If you really like the big-city experience, drive on Route 134 to the big parking lot in Longueuil and take the UQAM train under the river into the city. That line runs north to the Jean-Talon Market area. Don't stop there, as the city is full of great restaurants with food from more countries than you can count.
I am not sure if artist Michael Tonn intended his prisoner illustration to be insulting — perhaps he thinks it's cubism — but, to me, the rendering of the prisoner in your "Vermont Inmates Pine for Their Old Kentucky Prison" article [December 2] portrays a foolish, ugly and despicable loser. The plight of these inmates is not funny; yes, most have done terrible things and are paying the price, but the fact that they are asking for meaningful ways to spend their time shows that they are attempting to move forward. Crude caricatures such as this only add to the challenges felons face, both when in jail and upon release.
In response to Kay Schlueter's letter from Northfield Falls [Feedback, "Wish It Was Walken," November 18]: Good news! Christopher Walken has done the evil Bond villain thing already. The movie is A View to a Kill, in which Walken plays Max Zorin — with Grace Jones as his sidekick! It was the final Bond film for Roger Moore, too ... and, of course, had that wonderful theme song by Duran Duran.

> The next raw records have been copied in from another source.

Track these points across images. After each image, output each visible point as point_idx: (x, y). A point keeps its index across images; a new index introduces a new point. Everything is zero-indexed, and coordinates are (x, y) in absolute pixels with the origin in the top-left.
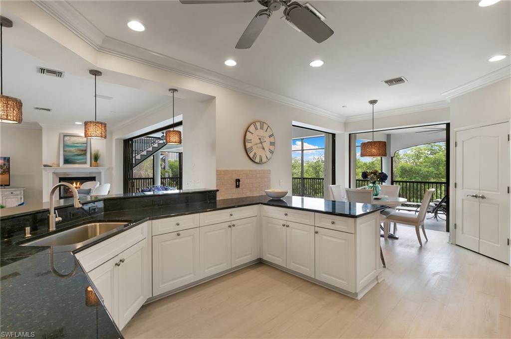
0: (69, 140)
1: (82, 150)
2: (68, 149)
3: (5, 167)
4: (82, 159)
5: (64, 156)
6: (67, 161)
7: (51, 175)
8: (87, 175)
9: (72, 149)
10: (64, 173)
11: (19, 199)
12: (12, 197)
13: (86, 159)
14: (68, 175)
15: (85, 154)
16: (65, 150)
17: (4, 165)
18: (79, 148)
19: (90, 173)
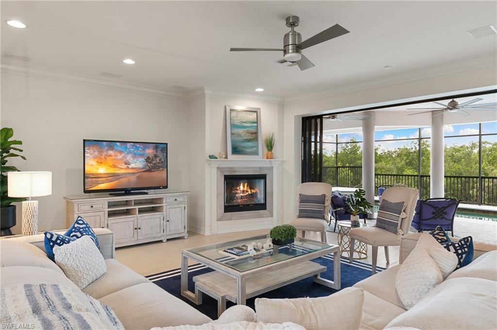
0: (236, 116)
1: (252, 133)
2: (236, 131)
3: (158, 159)
4: (252, 147)
5: (232, 141)
6: (236, 150)
7: (215, 171)
8: (257, 171)
9: (240, 131)
10: (232, 168)
11: (183, 208)
12: (175, 206)
13: (257, 147)
14: (234, 172)
15: (256, 139)
16: (233, 132)
17: (156, 156)
18: (247, 129)
19: (260, 168)
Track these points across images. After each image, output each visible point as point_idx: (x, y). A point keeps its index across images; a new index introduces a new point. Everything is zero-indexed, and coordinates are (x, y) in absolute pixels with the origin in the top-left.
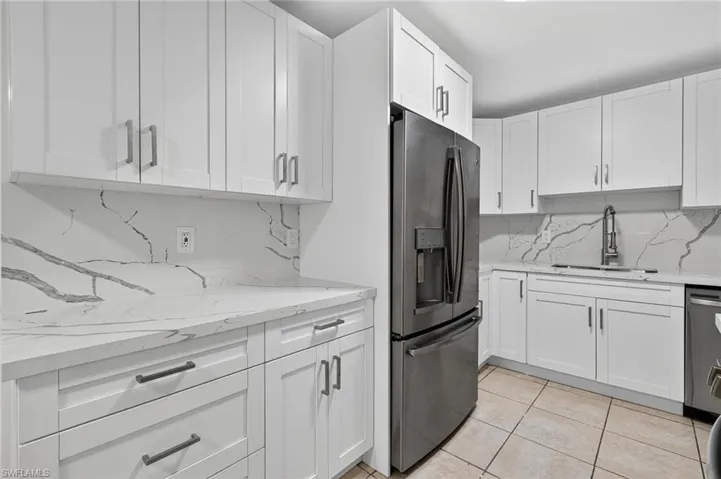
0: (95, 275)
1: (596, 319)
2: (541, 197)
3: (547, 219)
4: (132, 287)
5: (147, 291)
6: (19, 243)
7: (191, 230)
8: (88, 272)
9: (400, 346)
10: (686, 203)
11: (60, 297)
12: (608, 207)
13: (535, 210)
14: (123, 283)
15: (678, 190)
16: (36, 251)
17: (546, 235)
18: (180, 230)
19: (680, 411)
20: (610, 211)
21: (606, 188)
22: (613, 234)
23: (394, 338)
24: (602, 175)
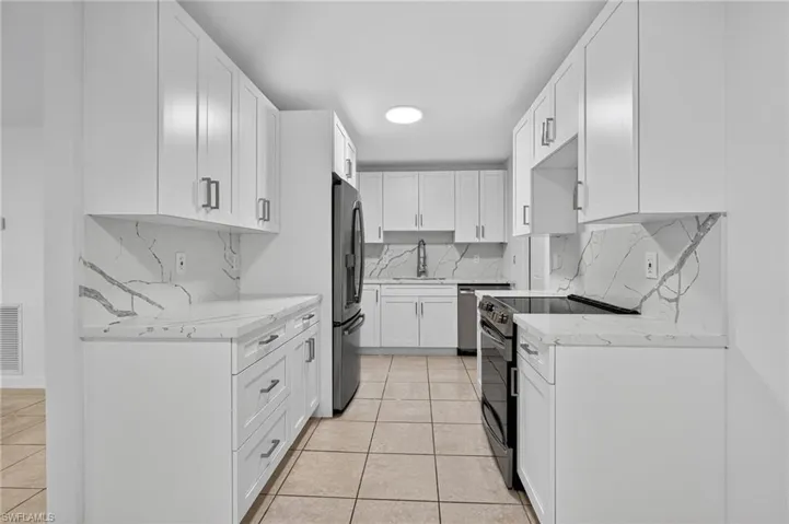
0: (133, 293)
1: (419, 309)
2: (385, 233)
3: (386, 247)
4: (153, 303)
5: (160, 307)
6: (92, 266)
7: (184, 255)
8: (129, 291)
9: (339, 330)
10: (457, 240)
11: (115, 312)
12: (421, 241)
13: (381, 241)
14: (148, 300)
15: (453, 232)
16: (101, 273)
17: (386, 258)
18: (179, 255)
19: (456, 352)
20: (422, 244)
21: (422, 229)
22: (425, 258)
23: (335, 325)
24: (419, 219)
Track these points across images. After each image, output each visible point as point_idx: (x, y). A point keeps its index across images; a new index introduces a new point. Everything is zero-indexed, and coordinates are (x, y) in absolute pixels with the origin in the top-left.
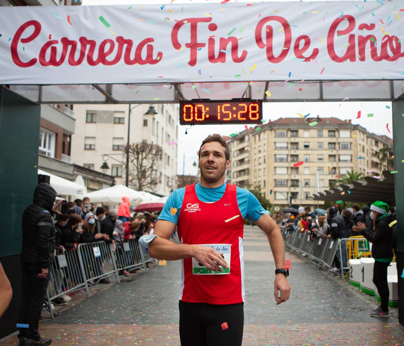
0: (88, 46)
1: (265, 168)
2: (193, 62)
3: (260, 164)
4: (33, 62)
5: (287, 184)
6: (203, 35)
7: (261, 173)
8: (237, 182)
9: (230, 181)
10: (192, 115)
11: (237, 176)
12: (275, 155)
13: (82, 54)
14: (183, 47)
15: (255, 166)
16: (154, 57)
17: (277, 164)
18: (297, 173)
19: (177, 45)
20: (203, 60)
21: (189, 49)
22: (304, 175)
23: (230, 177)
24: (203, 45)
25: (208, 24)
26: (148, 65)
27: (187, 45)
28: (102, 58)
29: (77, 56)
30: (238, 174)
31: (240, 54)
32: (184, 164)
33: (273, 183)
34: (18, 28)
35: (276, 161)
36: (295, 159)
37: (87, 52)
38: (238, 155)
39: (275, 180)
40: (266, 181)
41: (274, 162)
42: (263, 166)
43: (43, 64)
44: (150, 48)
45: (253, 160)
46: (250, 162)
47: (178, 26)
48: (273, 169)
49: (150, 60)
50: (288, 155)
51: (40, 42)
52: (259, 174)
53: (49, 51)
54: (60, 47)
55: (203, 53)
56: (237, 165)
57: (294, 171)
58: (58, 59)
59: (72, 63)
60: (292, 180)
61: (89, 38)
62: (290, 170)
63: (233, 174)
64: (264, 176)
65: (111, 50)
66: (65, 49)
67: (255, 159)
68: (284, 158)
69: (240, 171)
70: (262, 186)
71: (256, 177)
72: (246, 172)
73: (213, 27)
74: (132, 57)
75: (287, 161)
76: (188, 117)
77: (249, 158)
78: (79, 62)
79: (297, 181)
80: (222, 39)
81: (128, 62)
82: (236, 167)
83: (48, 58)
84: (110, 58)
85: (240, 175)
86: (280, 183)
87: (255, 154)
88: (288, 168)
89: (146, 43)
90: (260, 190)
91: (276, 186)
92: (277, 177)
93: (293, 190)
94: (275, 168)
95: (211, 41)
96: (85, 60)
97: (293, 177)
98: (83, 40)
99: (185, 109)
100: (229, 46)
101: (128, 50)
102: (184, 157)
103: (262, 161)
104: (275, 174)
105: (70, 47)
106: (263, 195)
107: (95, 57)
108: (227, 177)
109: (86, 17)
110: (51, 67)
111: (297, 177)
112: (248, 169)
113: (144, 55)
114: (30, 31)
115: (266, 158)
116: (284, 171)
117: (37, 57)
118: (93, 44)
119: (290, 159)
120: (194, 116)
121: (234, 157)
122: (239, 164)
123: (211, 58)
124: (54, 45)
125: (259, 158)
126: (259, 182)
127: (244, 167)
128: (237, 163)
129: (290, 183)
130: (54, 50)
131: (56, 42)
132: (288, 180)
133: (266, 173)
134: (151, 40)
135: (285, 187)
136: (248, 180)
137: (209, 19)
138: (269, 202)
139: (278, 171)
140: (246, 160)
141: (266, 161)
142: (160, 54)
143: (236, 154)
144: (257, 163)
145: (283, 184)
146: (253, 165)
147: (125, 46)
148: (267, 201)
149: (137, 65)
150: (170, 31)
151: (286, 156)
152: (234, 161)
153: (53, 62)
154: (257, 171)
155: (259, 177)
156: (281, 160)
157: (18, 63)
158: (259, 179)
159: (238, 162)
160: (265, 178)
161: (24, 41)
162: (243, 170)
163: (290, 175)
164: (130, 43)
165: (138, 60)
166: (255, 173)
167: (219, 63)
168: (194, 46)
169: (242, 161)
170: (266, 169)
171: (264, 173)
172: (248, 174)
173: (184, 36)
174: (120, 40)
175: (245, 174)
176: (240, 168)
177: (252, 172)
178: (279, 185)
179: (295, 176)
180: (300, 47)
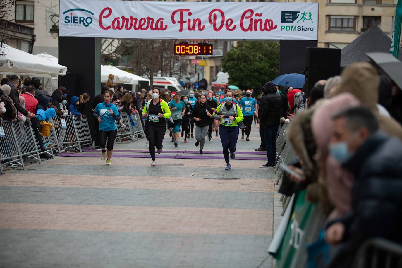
0: (134, 21)
2: (181, 30)
4: (109, 27)
5: (354, 27)
6: (186, 18)
10: (180, 50)
13: (131, 25)
14: (177, 23)
16: (164, 27)
19: (174, 22)
20: (185, 29)
21: (179, 24)
24: (185, 22)
25: (188, 12)
26: (161, 31)
27: (178, 22)
28: (140, 27)
29: (129, 25)
31: (201, 27)
34: (101, 11)
37: (133, 24)
39: (328, 16)
43: (114, 28)
44: (162, 23)
47: (174, 13)
49: (162, 29)
51: (111, 18)
53: (116, 23)
54: (121, 21)
55: (185, 26)
58: (120, 26)
59: (127, 28)
60: (364, 17)
61: (134, 17)
65: (144, 23)
66: (123, 22)
73: (190, 14)
74: (154, 27)
76: (178, 51)
78: (130, 28)
80: (194, 20)
81: (152, 29)
83: (116, 26)
84: (144, 27)
86: (339, 24)
89: (160, 21)
91: (329, 30)
95: (189, 20)
96: (133, 27)
97: (367, 11)
98: (131, 18)
99: (176, 48)
100: (197, 23)
101: (152, 23)
104: (330, 3)
105: (125, 21)
107: (137, 26)
109: (133, 7)
110: (117, 30)
113: (159, 26)
114: (107, 12)
117: (111, 25)
118: (136, 20)
120: (181, 51)
123: (189, 28)
124: (118, 20)
129: (360, 24)
130: (118, 22)
131: (119, 18)
132: (356, 17)
134: (162, 19)
135: (349, 32)
137: (188, 10)
142: (166, 26)
145: (345, 24)
147: (151, 21)
149: (156, 30)
150: (171, 15)
153: (118, 28)
157: (102, 27)
161: (104, 17)
163: (360, 6)
164: (153, 20)
165: (157, 28)
167: (192, 31)
168: (181, 22)
173: (177, 18)
174: (148, 18)
178: (336, 27)
179: (373, 9)
180: (228, 24)
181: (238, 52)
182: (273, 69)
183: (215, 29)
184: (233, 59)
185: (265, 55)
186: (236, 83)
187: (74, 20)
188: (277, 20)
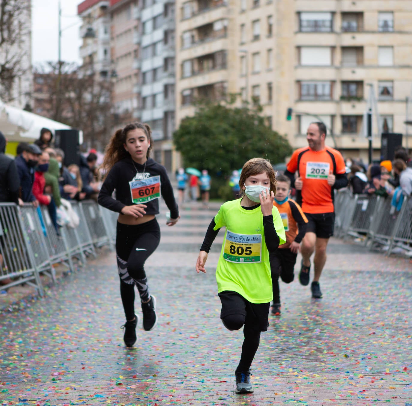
1: (270, 50)
3: (256, 38)
5: (331, 95)
7: (259, 64)
8: (192, 89)
9: (173, 85)
11: (194, 73)
12: (299, 13)
15: (242, 44)
17: (303, 39)
18: (360, 62)
22: (379, 67)
23: (173, 75)
30: (196, 67)
32: (60, 33)
33: (293, 92)
35: (300, 30)
36: (354, 24)
38: (194, 15)
39: (299, 82)
40: (274, 86)
41: (296, 33)
42: (264, 44)
45: (238, 28)
46: (229, 32)
48: (293, 52)
50: (333, 13)
52: (253, 66)
56: (193, 42)
57: (351, 58)
60: (344, 82)
62: (338, 53)
63: (182, 65)
64: (269, 70)
67: (243, 25)
68: (323, 21)
69: (201, 59)
70: (263, 100)
71: (244, 75)
72: (219, 60)
75: (332, 31)
77: (226, 23)
79: (359, 83)
82: (189, 48)
85: (201, 70)
86: (312, 92)
87: (243, 11)
88: (333, 48)
90: (260, 109)
91: (300, 99)
92: (304, 75)
93: (347, 109)
94: (299, 48)
97: (348, 75)
102: (60, 12)
103: (261, 29)
104: (299, 65)
106: (266, 123)
108: (166, 74)
111: (359, 74)
112: (223, 53)
115: (273, 21)
116: (324, 57)
119: (339, 23)
121: (183, 20)
122: (197, 38)
125: (255, 22)
126: (255, 87)
128: (193, 37)
129: (338, 91)
132: (333, 82)
133: (273, 65)
135: (325, 101)
136: (222, 82)
138: (286, 141)
139: (308, 57)
140: (218, 26)
141: (275, 30)
143: (188, 12)
144: (248, 37)
145: (320, 91)
146: (237, 40)
148: (281, 138)
151: (328, 17)
152: (185, 32)
154: (250, 57)
155: (255, 73)
156: (316, 27)
158: (253, 80)
159: (195, 33)
160: (270, 77)
162: (210, 57)
163: (337, 68)
166: (241, 62)
169: (205, 31)
170: (274, 53)
171: (268, 62)
172: (224, 66)
175: (214, 67)
176: (201, 50)
177: (233, 60)
178: (308, 95)
179: (354, 72)
181: (195, 123)
182: (244, 145)
184: (188, 133)
185: (233, 126)
186: (195, 164)
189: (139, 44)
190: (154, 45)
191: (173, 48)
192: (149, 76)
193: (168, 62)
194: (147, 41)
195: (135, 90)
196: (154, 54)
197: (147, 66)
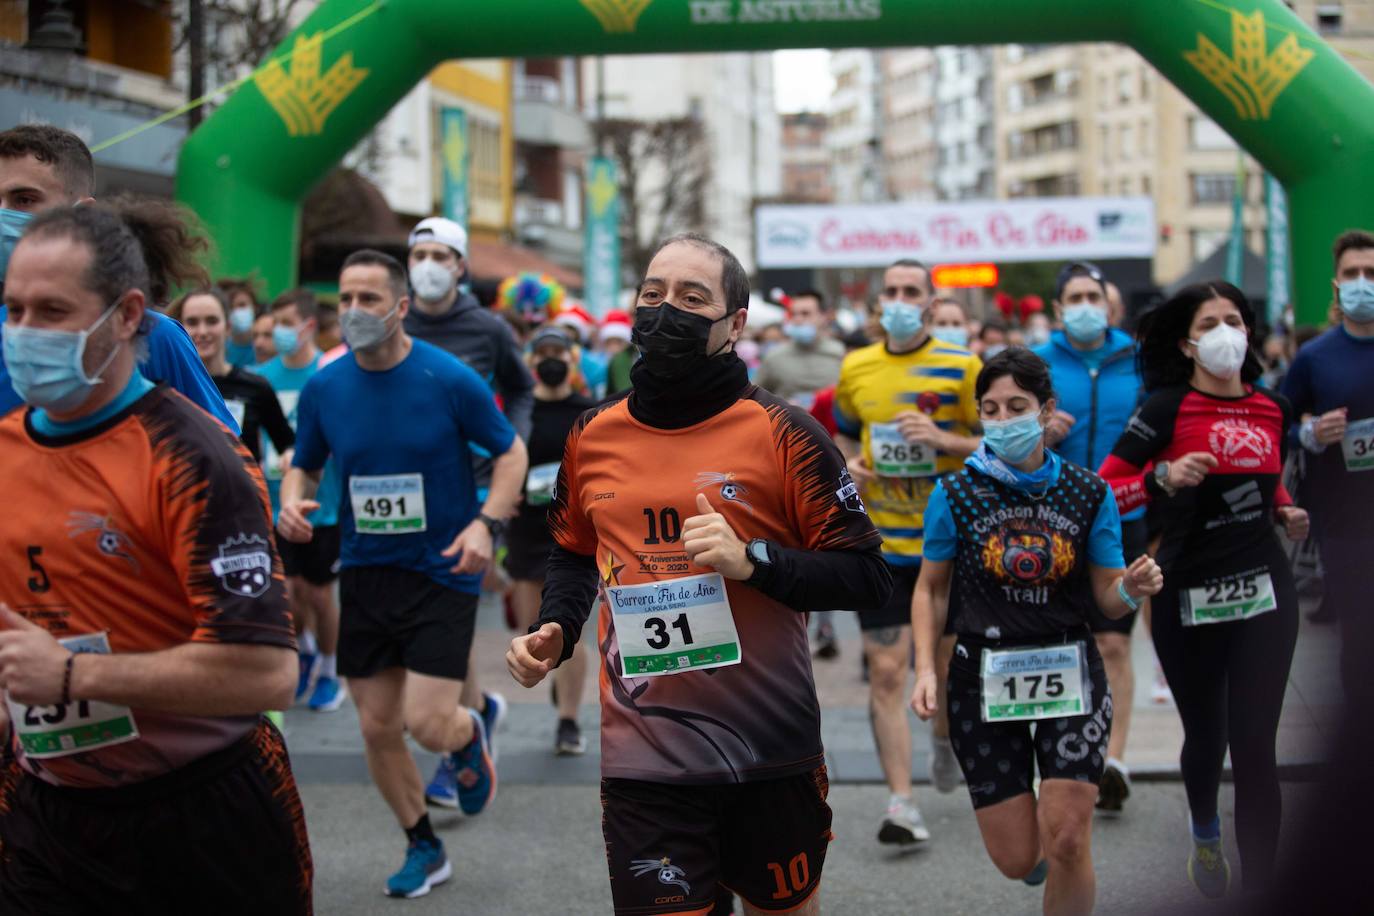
1: (1144, 124)
2: (946, 247)
3: (1124, 100)
6: (952, 227)
7: (1130, 143)
8: (1026, 184)
9: (993, 173)
11: (1025, 153)
15: (1103, 107)
20: (954, 246)
23: (990, 154)
30: (1031, 145)
33: (1180, 189)
34: (824, 224)
39: (1192, 177)
40: (1155, 183)
42: (1136, 111)
45: (1096, 83)
46: (1082, 90)
48: (1183, 126)
52: (1121, 146)
56: (1026, 102)
64: (1144, 153)
67: (1103, 79)
71: (1106, 161)
72: (1066, 135)
82: (1018, 111)
91: (1196, 200)
92: (1205, 164)
98: (868, 232)
103: (1132, 86)
104: (1192, 146)
112: (1073, 125)
122: (1032, 93)
127: (1057, 110)
128: (1024, 93)
133: (1151, 145)
134: (913, 231)
136: (1073, 172)
140: (1063, 80)
142: (921, 241)
144: (1110, 97)
145: (1227, 187)
146: (1095, 102)
150: (929, 226)
152: (1011, 84)
154: (1114, 130)
155: (1124, 157)
157: (825, 248)
158: (1120, 169)
159: (1028, 86)
160: (1148, 166)
162: (1052, 128)
166: (1103, 139)
169: (1043, 84)
170: (1151, 127)
171: (1143, 142)
172: (1075, 144)
175: (1057, 146)
176: (1039, 116)
177: (1090, 137)
180: (1016, 235)
183: (999, 242)
187: (779, 240)
188: (1091, 225)
189: (934, 93)
190: (958, 102)
191: (990, 109)
192: (952, 155)
193: (984, 132)
194: (947, 91)
195: (927, 176)
196: (960, 114)
197: (949, 135)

It seems that providing a refugee a place to live and a job here in the United States and Vermont shouldn't be more important than taking care of our homeless individuals in the United States and also in Vermont ["Aftershocks From Paris Attacks Reach Refugee-Friendly Vermont," November 25]. Many of these individuals are veterans who risked their lives to protect our freedom. No matter which state you visit in the United States, you can find our homeless Americans living under bridges, in the woods, etc. Even our politicians turn the other way and will not address this. While they debate whether to allow more refugees, they should be looking at taking care of our own before taking care of foreigners. This should start with our politicians, including the president of the United States. Let's start taking care of our own citizens before we spend money on providing for the refugees.
There has to be more we can do for these people ["Aftershocks From Paris Attacks Reach Refugee-Friendly Vermont," November 25]. Finding out about all of this has really made me look at my life differently and be thankful for everything that I have. I want to help. There should be groups of people that handle different tasks with them. And there should be information and people to contact to volunteer to help. I want to help them shop, cook, speak and socialize. I want to help in every way I can.